Seven-year-old Sang-woo is left with his grandmother in a remote village while his mother looks for work. Born and raised in the city, Sang-woo quickly comes into conflict with his old-fashioned grandmother and his new rural surroundings. Disrespectful and selfish, Sang-woo lashes out in anger, perceiving that he has been abandoned. He trades his grandmother's only treasure for a video game; he throws his food and he throws tantrums. When Sang-woo's mother finds work and finally returns for him, Sang-woo has become a different boy. Through his grandmother's boundless patience and devotion, he learns to embrace empathy, humility and the importance of family. Written by
Sujit R. Varma
This is a most touching and honest love story. 'Love story', you may wonder?? Are we talking about the same movie? Indeed, the Way Home is a story about a grandson and grandmother with love in the agape tone as it's central theme. Perhaps it's because of the distance between the two: the urban vs the rural; the materialism versus the simple living; or the selfish versus the selfless -- the contrasting styles really make for an interesting comparison in views of the world.

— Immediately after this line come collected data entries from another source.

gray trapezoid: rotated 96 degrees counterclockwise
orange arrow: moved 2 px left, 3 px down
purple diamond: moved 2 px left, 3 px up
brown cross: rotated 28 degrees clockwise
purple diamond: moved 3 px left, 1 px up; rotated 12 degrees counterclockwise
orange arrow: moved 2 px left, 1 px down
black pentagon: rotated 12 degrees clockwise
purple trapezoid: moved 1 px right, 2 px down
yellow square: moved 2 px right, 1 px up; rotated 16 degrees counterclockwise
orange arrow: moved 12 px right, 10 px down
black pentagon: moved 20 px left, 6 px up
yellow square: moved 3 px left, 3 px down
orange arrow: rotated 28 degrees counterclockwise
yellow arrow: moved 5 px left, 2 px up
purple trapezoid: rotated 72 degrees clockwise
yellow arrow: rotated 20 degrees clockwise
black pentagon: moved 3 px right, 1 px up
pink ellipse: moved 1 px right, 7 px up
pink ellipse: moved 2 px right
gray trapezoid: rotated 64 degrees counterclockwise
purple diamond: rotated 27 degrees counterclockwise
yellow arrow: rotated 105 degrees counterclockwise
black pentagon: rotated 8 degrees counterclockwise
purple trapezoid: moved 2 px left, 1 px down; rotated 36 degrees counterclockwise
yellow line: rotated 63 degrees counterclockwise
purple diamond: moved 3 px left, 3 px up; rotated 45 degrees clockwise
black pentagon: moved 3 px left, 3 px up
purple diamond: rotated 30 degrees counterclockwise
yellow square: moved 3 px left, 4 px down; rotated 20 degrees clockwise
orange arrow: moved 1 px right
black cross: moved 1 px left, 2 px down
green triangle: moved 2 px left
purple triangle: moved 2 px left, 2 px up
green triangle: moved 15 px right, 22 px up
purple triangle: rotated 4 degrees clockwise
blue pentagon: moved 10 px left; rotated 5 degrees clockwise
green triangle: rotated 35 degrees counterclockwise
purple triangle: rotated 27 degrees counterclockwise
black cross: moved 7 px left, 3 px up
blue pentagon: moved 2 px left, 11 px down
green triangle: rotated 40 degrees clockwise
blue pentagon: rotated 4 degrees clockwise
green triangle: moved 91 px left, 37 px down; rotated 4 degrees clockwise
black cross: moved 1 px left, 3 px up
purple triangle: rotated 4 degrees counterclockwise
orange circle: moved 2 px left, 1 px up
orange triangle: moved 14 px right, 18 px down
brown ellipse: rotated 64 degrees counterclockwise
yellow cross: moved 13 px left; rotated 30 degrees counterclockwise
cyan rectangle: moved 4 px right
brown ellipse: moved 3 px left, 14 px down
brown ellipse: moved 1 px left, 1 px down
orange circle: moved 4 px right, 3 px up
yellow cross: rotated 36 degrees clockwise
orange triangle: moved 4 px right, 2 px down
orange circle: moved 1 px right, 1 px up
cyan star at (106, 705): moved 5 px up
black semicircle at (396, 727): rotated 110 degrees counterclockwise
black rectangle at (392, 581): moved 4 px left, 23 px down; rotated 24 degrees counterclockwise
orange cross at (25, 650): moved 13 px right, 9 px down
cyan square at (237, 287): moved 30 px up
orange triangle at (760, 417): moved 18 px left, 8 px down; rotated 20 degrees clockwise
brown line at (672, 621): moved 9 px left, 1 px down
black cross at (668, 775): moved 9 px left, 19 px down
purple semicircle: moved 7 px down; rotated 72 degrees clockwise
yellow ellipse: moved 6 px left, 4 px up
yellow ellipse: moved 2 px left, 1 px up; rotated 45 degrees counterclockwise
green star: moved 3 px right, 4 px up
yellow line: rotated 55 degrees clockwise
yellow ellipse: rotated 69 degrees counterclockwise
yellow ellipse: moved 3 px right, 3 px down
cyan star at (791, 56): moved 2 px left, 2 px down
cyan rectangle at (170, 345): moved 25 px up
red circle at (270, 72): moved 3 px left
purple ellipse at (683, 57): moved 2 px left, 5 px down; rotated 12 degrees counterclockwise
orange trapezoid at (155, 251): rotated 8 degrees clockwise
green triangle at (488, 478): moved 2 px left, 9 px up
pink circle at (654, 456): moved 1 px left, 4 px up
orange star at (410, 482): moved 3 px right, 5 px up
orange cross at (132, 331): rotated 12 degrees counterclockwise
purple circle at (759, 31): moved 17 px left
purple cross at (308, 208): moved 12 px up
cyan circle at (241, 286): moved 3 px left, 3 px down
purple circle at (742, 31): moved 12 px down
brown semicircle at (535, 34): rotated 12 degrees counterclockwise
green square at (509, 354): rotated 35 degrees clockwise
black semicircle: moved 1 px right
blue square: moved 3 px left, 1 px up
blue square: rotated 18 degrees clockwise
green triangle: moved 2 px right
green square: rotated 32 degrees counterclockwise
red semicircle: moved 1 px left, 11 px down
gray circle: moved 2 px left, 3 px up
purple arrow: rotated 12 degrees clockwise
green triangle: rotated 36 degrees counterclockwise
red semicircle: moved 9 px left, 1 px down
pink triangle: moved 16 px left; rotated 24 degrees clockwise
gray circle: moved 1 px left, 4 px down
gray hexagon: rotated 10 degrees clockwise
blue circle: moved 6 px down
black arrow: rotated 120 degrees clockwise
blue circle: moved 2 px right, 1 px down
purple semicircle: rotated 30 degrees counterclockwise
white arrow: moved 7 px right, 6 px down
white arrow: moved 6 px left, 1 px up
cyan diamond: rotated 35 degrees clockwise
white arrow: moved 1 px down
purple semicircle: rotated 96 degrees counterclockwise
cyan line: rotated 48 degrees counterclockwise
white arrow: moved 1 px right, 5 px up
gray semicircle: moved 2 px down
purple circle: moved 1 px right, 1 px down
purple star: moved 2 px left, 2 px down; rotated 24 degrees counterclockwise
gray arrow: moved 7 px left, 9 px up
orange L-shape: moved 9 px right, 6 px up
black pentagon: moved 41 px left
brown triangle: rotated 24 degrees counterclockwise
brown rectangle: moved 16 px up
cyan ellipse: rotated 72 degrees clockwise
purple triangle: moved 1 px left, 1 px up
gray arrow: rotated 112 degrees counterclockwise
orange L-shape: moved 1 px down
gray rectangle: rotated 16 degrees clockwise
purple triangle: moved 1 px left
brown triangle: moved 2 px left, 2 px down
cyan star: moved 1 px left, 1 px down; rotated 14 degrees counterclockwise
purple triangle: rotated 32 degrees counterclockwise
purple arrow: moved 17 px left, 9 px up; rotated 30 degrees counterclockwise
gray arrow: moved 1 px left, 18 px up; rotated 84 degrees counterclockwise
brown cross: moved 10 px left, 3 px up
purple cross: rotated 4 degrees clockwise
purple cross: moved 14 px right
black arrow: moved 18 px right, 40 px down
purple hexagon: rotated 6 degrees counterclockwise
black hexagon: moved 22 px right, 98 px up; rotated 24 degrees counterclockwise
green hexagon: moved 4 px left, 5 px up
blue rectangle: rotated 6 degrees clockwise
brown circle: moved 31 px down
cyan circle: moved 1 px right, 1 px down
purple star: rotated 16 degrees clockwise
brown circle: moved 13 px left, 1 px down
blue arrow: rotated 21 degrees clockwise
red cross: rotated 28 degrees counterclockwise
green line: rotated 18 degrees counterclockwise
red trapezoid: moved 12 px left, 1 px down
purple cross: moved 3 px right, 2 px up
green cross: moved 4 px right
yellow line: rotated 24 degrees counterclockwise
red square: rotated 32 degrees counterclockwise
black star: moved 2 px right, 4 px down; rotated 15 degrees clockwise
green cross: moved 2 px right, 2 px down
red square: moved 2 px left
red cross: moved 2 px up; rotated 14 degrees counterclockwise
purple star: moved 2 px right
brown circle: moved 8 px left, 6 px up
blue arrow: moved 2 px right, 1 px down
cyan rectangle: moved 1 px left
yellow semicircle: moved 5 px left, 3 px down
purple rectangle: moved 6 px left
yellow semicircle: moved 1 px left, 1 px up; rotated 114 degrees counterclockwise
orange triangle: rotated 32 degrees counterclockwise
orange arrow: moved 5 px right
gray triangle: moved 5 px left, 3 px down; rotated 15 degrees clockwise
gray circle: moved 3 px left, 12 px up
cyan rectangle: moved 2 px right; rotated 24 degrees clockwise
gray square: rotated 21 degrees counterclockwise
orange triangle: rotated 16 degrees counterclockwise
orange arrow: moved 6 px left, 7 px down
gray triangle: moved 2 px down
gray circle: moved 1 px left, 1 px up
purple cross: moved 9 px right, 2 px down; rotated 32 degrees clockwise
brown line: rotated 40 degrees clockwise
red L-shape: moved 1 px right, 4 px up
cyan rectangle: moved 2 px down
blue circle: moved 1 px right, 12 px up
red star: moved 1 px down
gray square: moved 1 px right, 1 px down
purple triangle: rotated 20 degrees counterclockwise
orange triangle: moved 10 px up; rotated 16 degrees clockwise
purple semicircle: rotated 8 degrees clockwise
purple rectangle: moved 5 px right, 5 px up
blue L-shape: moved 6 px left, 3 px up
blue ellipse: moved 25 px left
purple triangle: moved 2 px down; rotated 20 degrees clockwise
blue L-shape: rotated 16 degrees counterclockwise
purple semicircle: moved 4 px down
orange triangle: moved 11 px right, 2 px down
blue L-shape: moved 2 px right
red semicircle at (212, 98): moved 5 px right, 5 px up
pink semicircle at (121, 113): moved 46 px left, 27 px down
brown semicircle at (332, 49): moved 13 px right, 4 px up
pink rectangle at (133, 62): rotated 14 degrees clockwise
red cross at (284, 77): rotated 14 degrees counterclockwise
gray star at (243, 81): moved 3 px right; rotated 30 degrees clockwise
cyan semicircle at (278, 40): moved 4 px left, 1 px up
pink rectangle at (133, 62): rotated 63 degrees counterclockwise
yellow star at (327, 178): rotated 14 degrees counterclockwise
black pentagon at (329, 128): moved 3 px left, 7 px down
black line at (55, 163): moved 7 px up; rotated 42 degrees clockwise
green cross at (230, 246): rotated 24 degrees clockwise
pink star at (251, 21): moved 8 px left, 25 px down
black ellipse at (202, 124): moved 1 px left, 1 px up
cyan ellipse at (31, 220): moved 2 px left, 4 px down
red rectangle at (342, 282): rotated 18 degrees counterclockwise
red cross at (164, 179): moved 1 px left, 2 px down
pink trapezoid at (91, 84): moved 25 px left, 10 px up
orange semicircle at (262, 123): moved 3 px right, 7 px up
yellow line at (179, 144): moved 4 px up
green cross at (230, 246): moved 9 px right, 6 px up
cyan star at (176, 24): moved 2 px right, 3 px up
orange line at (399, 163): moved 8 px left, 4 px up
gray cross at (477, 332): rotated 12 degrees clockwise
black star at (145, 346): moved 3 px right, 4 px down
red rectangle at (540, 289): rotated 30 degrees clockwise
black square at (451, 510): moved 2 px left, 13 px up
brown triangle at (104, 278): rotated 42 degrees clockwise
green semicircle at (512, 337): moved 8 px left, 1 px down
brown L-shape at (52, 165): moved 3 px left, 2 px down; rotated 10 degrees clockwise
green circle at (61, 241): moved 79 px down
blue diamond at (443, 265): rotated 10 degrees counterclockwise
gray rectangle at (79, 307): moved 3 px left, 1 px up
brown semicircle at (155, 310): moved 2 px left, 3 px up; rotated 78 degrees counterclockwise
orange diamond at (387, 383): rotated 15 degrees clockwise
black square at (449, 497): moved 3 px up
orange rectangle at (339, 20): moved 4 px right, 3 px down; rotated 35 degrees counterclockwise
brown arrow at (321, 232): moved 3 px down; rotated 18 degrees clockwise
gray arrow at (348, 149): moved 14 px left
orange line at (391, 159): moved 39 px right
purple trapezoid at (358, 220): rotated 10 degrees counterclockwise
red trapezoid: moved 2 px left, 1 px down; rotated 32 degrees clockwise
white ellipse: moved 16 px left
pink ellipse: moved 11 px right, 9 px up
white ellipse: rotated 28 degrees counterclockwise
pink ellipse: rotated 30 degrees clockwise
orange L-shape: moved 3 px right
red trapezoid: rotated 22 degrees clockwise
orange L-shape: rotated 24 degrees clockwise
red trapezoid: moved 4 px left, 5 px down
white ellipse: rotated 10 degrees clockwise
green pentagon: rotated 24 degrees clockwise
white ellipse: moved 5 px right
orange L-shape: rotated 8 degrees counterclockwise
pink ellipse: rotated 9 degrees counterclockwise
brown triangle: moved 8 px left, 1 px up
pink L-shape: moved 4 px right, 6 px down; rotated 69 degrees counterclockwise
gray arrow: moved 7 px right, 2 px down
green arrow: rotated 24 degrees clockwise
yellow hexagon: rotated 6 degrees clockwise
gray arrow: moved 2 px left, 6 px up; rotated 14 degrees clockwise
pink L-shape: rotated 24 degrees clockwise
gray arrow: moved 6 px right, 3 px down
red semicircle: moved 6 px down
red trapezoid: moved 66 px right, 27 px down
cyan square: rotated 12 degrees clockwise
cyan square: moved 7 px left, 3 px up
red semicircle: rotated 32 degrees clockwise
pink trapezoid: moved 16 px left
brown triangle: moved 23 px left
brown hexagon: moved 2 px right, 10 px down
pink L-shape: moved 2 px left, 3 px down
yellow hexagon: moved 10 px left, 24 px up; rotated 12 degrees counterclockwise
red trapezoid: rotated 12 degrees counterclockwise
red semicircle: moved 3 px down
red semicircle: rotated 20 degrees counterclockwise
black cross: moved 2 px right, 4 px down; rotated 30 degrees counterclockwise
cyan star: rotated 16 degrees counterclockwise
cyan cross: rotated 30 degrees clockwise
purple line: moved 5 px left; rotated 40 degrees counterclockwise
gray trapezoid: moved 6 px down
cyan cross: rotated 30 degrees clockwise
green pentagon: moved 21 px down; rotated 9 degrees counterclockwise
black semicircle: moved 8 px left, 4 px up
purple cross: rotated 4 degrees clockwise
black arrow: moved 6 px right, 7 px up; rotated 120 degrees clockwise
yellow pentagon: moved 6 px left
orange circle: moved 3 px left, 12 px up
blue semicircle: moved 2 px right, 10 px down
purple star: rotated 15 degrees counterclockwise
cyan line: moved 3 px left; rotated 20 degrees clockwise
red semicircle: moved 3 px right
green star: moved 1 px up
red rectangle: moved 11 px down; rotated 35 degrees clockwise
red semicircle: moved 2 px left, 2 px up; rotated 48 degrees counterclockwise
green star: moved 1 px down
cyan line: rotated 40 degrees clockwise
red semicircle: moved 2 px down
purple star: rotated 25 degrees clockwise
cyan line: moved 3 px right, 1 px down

There really was a huge chasm that had to be overcome at the start of this movie, and the action moved superbly in filling out the moments and telling a very visual story of crossing the chasm.
When I read that the director could have spent 2 months filming this movie by shooting in the most efficient manner possible (i.e. common location scenes shot all at once), but chose not to, I was floored. The director *chose* to shoot this movie in chronological sequence spending 6 months on it in order to ensure the emotional sequence would be intact and exact. What a *great* choice -- and it really showed through the movie making it absolutely AMAZING.
This is a very moving movie. I recommend it without reservation.